AUFGABENSTELLUNG> Schreiben Sie aus dem Text über die Jerusalem-Bibliothek die Stelle von „Dennoch scheint jetzt“ bis einschließlich „größeren Rahmen einordnet.“ wortgetreu ab.

### TEXTAUSSCHNITT ###

Protest für Bibliotheken XVII: Jerusalem-Bibliothek jetzt doch zu?

Einige Monate lang hat die Initiative für die Jerusalem Kinder- und Jugend-Bibliothek in Berlin-Mitte sehr aktiv daran gearbeitet, dieses Bibliothek vor der faktischen Schließung zu bewahren. Und dabei zumindest große aufmerksamkeits-ökonomische Erfolge verzeichnen können. Neben dieser öffentlich sichtbaren Arbeit, haben die Mitstreiterinnen und Mitstreiter auf verschiedenen Ebene kontinuierlich für dieses Ziel engagiert.
Dennoch scheint jetzt die geplante Eingliederung der Bibliothek in die Erwachsenenbibliothek am Luisenhof bevorzustehen. Und zumindest Tom Schweers, der mit einer Unterschriftenliste die Initiative losgetreten hatte, hat keinen Bock mehr. Doch, wie er schon seinen Unmut über die bevorstehende Schließung nicht verheimlichte, so will er sich auch nicht einfach so aus der Initiative zurückziehen. Er formuliert – jetzt, wo er nicht mehr in Verhandlungen steht, auch sehr offen – seinen Ärger über die Bezirkspolitik, mit der er und die gesamte Initiative sich herumschlagen musste in zwei energischen Erklärungen (Presseerklärung und persönliche Erklärung), welche einerseits eine Bewertung der verantwortlichen Einzelpersonen und Parteien (zumindest der bezirklichen Parteigliederungen) vornimmt, andererseits die Vorgänge um die Schließung der Bibliothek in einem größeren Rahmen einordnet.

Die Parteien, die sich für die Schließung ausgesprochen haben, mögen als „Sieger“ aus dieser Sache hervorgegangen sein. In Wirklichkeit haben sie haushoch verloren. An Ansehen und Glaubwürdigkeit. Sie haben in wenigen Wochen dem Bürger gezeigt, wie sie wirklich ticken und was ihnen wirklich wichtig ist. Das Drama um die Jerusalem-Bibliothek hat gezeigt, das weitreichende Entscheidungen getroffen werden, ohne sich über Inhalte und Folgen im Klaren zu sein.

### INHALT DES DATENSATZES ###

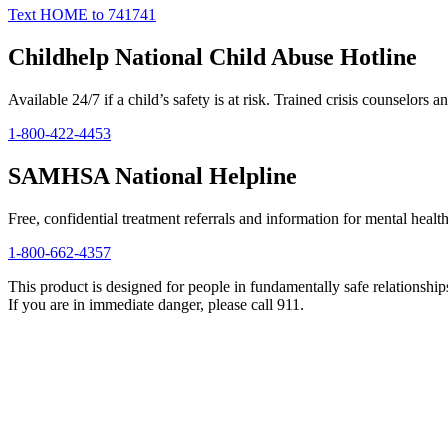
Text HOME to 741741
Childhelp National Child Abuse Hotline
Available 24/7 if a child’s safety is at risk. Trained crisis counselors an
1-800-422-4453
SAMHSA National Helpline
Free, confidential treatment referrals and information for mental healt
1-800-662-4357
This product is designed for people in fundamentally safe relationships 
If you are in immediate danger, please call 911.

###

ERGEBNIS DER AUFGABE>
Dennoch scheint jetzt die geplante Eingliederung der Bibliothek in die Erwachsenenbibliothek am Luisenhof bevorzustehen. Und zumindest Tom Schweers, der mit einer Unterschriftenliste die Initiative losgetreten hatte, hat keinen Bock mehr. Doch, wie er schon seinen Unmut über die bevorstehende Schließung nicht verheimlichte, so will er sich auch nicht einfach so aus der Initiative zurückziehen. Er formuliert – jetzt, wo er nicht mehr in Verhandlungen steht, auch sehr offen – seinen Ärger über die Bezirkspolitik, mit der er und die gesamte Initiative sich herumschlagen musste in zwei energischen Erklärungen (Presseerklärung und persönliche Erklärung), welche einerseits eine Bewertung der verantwortlichen Einzelpersonen und Parteien (zumindest der bezirklichen Parteigliederungen) vornimmt, andererseits die Vorgänge um die Schließung der Bibliothek in einem größeren Rahmen einordnet.